Another bar owner I spoke with in smoke-filled Upper Darby felt similarly. “My clientele, they’ll just drink at home if they can’t sit here and smoke,” he insists. “I don’t see them hanging around out front.”
And then there are owners like Jack Prince, who wasn’t sure what would happen when his dive bar went non-smoking. Prince owns Bob & Barbara’s on South Street, just minutes from McGlinchey’s. When the smoking ban was first announced, Bob & Barbara’s was as much a smoking bar as McGlinchey’s, but he chose to skip the exemption. At first, his most diehard smokers complained, saying it would change the feel of the place, and fled for McGlinchey’s and other smoking bars. But then Bob & Barbara’s got even busier than it was before. Why?
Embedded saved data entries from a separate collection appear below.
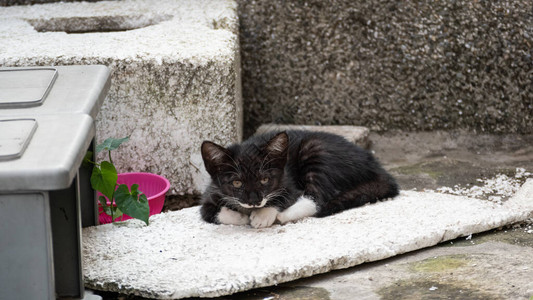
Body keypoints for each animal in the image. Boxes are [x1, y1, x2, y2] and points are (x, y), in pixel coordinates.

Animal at [201, 131, 400, 227]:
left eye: (265, 180)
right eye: (237, 183)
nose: (254, 201)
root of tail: (374, 164)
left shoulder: (289, 183)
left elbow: (285, 196)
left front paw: (262, 215)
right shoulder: (211, 192)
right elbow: (208, 212)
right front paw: (240, 217)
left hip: (314, 149)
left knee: (316, 198)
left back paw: (282, 216)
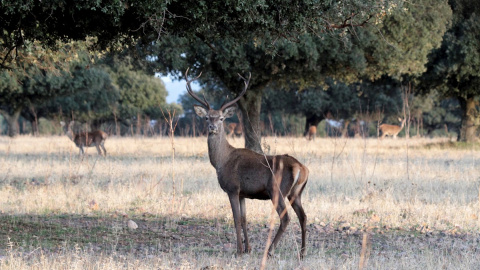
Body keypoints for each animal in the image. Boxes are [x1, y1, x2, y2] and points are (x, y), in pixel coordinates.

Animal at [186, 68, 310, 258]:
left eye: (221, 118)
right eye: (207, 117)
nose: (212, 127)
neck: (222, 161)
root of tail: (301, 168)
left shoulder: (232, 188)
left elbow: (236, 218)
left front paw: (238, 250)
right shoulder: (243, 193)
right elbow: (244, 219)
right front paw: (247, 249)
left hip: (277, 189)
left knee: (285, 218)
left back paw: (269, 251)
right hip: (296, 193)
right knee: (303, 217)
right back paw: (302, 253)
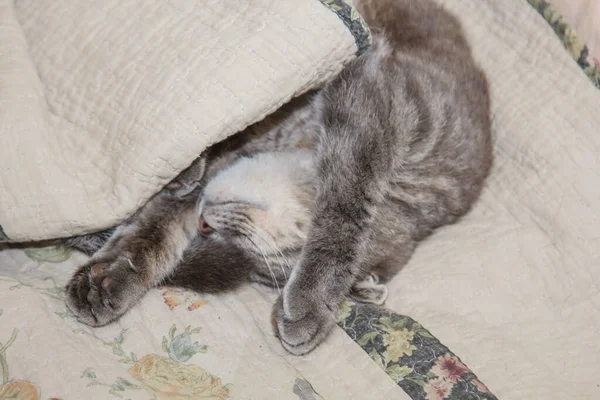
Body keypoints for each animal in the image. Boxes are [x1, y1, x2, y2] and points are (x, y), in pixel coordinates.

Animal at [63, 0, 492, 356]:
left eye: (254, 256)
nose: (205, 222)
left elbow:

Prince says that all those people who used to stay away because Bob & Barabra’s was so smoky now could come and enjoy themselves without having to visit the dry-cleaner’s the next day.
“And now, if people want to smoke, they just take it to the sidewalk,” says Prince. “It’s funny, because you’ll have two people sitting at opposite ends of the bar, not talking, but then they go outside to smoke, and they make a new friend. I kinda like it.”
Similarly affected was the 1,300-member Willow Grove VFW. Halls like VFWs are typically some of the smokiest places you can find, so when the 2008 ban passed, most of the smoking members expected that the hall would get an exemption and remain their smoking mecca. But that wasn’t the case — post general manager Roger Myers had other ideas.
“We were remodeling the inside of our building with new drapes and paintings and things like that, and I thought that it was a good time to kick the smoking out,” explains Myers. “We definitely had some opposition, but now that we’re non-smoking and selling a lot more weddings and banquets and everybody sees the kind of money that we’re bringing in with that, everybody is cool. They’re more than happy to go outside.”
But even if the business at smoking bars does decline once they inevitably go non-smoking, so be it. It’s 2016, and it’s time for a change. In the meantime, smoke ’em if you got ’em. Or, maybe better, don’t.